### [Auszug]

###

Als ich im Backstagebereich beim letztjährigen Tedeschi Trucks Band Konzert erstmals JJ Grey&Mofro als Opener sah und hörte, war klar: Hier müssen wir dranbleiben. Sobald der Tourplan 2015 stand, haben wir den Kontakt zum Management intensiviert und verbunden mit der Interviewzusage auch ein Pre-Release der neuen CD „Ol‘ Glory“ bekommen und rezensiert. Umso mehr waren wir gespannt, ob sich der Eindruck von 2014 auch in diesem Jahr wiederholt.
Das mit JJ Grey geführte Interview wird dann in der nächsten Ausgabe der Wasser-Prawda zu lesen sein.
 

JJ Grey & Mofro im Technikum München. Text: Mario Bollinger, Foto: Christophe Rascle

Im Programm wurde als Support Act Marc Broussard genannt. Ein Blick in die Medien zeigte, dass dieser Musiker, solo oder mit Band, wohl vom gleichen Schlag wie JJ Grey ist. Pünktlich um 20Uhr kam ein junger, bärtiger Mann im T-Shirt auf die Bühne und glänzte durch einen phantastischen Gesang. Seine Balladen und R&B Stücke, begleitet nur durch seine Akustikgitarre und später durch den Mofro-Keyboarder Anthony Farrell schafften es, das Publikum schnell in seinen Bann zu ziehen. Der gespendete Applaus war weit mehr als Höflichkeit des Münchener Publikums. Als dann Mofro komplett auf die Bühne kam, um Marc Broussard als Band zu unterstützen, war klar, was in wenigen Minuten auf das Publikum einprasseln würde: ungebändigter Soul, R&B und eine offen gezeigte Begeisterung für die live gespielte Musik. Marc Broussard stellte sich mir als Opener für JJ Grey&Mofro als die gleiche positive Überraschung dar, wie es bei JJ Grey&Mofro und Der TTB passiert ist. Auch Marc Broussard schreibt Songs mit tiefen Bezug auf seinem Leben: „Paradis“, eine Geschichte über einen Freund, dessen Familie über Generationen im Beerdigungsgeschäft sind: Jeder stirb mal im Leben – der Eine nur ein bisschen, der Andere ganz. Marc Broussard steht definitiv auf meiner CD Shoppingliste.

###

### [Gespeicherte Daten]
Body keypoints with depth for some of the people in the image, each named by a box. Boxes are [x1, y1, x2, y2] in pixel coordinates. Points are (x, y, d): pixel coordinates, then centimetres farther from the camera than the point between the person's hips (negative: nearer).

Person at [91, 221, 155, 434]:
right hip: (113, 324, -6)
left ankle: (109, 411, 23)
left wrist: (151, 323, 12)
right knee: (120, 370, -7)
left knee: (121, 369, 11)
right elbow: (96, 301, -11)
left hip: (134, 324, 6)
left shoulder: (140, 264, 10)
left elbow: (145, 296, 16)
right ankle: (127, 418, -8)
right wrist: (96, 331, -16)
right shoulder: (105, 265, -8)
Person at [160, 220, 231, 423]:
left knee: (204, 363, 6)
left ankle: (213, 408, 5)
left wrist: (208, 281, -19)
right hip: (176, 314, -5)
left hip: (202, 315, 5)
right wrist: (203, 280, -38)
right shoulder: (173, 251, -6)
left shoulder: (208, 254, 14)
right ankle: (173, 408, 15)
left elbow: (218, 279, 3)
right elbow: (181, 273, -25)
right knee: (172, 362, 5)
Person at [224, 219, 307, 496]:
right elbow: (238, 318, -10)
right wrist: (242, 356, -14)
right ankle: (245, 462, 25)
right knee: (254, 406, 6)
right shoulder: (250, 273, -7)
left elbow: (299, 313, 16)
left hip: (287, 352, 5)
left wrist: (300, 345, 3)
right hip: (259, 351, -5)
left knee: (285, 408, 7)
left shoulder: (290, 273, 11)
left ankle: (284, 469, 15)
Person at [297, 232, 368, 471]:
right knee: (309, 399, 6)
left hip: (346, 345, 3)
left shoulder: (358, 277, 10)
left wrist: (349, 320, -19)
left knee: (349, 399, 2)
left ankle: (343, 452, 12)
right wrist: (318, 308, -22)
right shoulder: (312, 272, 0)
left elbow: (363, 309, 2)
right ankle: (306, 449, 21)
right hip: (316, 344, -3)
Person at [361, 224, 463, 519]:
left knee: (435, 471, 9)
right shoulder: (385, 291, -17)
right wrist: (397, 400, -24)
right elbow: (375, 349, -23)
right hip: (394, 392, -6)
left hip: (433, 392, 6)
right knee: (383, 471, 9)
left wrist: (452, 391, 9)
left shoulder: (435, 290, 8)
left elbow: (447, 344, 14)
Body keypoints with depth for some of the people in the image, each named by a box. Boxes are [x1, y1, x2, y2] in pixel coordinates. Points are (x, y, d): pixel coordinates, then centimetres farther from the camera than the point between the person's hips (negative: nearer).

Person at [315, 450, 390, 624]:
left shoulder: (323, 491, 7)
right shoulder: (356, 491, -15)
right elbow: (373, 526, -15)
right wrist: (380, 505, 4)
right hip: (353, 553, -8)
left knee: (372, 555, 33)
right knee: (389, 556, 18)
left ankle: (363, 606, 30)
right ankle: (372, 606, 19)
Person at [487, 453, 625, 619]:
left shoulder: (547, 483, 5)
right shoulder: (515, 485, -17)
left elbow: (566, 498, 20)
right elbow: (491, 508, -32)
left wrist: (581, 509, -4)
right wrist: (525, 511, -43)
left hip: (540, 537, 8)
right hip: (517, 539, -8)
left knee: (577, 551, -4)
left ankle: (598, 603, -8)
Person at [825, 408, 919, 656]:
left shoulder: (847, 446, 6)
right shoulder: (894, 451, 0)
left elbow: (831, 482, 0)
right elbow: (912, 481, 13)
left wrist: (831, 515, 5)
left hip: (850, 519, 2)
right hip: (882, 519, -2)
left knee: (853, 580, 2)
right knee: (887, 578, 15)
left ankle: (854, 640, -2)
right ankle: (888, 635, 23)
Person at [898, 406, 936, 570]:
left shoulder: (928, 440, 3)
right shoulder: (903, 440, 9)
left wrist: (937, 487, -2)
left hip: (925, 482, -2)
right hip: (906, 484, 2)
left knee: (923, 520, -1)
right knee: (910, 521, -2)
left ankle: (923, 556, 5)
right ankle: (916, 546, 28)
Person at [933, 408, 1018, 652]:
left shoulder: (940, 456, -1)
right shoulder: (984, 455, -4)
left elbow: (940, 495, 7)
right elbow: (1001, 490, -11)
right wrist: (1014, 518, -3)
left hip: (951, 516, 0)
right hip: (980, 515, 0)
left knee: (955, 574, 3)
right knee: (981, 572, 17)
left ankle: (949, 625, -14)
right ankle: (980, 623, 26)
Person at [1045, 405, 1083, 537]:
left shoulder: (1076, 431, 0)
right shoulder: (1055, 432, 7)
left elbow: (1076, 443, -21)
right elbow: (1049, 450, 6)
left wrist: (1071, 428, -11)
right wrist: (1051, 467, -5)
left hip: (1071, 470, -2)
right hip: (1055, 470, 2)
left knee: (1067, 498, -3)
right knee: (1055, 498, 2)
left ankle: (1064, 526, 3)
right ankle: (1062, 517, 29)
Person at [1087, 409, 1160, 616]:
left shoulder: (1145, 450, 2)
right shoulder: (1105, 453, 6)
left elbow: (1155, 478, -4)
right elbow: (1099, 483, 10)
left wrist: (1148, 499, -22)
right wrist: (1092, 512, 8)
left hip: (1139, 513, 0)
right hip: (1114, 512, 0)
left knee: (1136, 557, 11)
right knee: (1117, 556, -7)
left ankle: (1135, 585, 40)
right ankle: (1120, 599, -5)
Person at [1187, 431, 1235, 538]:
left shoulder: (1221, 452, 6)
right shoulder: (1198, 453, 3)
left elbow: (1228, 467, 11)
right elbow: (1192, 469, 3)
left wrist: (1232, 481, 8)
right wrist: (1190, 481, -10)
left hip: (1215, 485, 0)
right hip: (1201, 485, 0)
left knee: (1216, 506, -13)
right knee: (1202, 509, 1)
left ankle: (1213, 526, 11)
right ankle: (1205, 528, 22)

###

### [Deine Aufgaben]
1 - Prüfe, ob die folgenden Aussagen mit dem Konzertbericht übereinstimmen, und beantworte jede mit Ja oder Nein samt den entscheidenden Worten als wörtlichem Zitat. (a) Anthony Farrell spielt bei Mofro Keyboard. (b) Das Interview mit JJ Grey erscheint in derselben Ausgabe der Wasser-Prawda wie der Konzertbericht. (c) Der Song „Paradis“ erzählt von einem Freund, dessen Familie im Beerdigungsgeschäft tätig ist.
2 - Gib bitte den Konzertbericht von „Als ich im Backstagebereich“ bis einschließlich „diesem Jahr wiederholt.“ wortgetreu wieder.

### [Antworten]
1 -
(a) Ja: „den Mofro-Keyboarder Anthony Farrell“
(b) Nein: „Das mit JJ Grey geführte Interview wird dann in der nächsten Ausgabe der Wasser-Prawda zu lesen sein.“
(c) Ja: „„Paradis“, eine Geschichte über einen Freund, dessen Familie über Generationen im Beerdigungsgeschäft sind“

2 -
Als ich im Backstagebereich beim letztjährigen Tedeschi Trucks Band Konzert erstmals JJ Grey&Mofro als Opener sah und hörte, war klar: Hier müssen wir dranbleiben. Sobald der Tourplan 2015 stand, haben wir den Kontakt zum Management intensiviert und verbunden mit der Interviewzusage auch ein Pre-Release der neuen CD „Ol‘ Glory“ bekommen und rezensiert. Umso mehr waren wir gespannt, ob sich der Eindruck von 2014 auch in diesem Jahr wiederholt.